To-do item
Write out the entire listing exactly, so that each line matches the original.

Given information

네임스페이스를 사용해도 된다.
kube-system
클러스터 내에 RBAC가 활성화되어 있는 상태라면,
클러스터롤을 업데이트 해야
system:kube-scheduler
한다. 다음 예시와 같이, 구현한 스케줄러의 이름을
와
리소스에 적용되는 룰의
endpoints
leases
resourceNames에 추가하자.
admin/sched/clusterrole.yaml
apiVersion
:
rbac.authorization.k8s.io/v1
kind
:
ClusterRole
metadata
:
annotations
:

Your response
네임스페이스를 사용해도 된다.
kube-system
클러스터 내에 RBAC가 활성화되어 있는 상태라면,
클러스터롤을 업데이트 해야
system:kube-scheduler
한다. 다음 예시와 같이, 구현한 스케줄러의 이름을
와
리소스에 적용되는 룰의
endpoints
leases
resourceNames에 추가하자.
admin/sched/clusterrole.yaml
apiVersion
:
rbac.authorization.k8s.io/v1
kind
:
ClusterRole
metadata
:
annotations
:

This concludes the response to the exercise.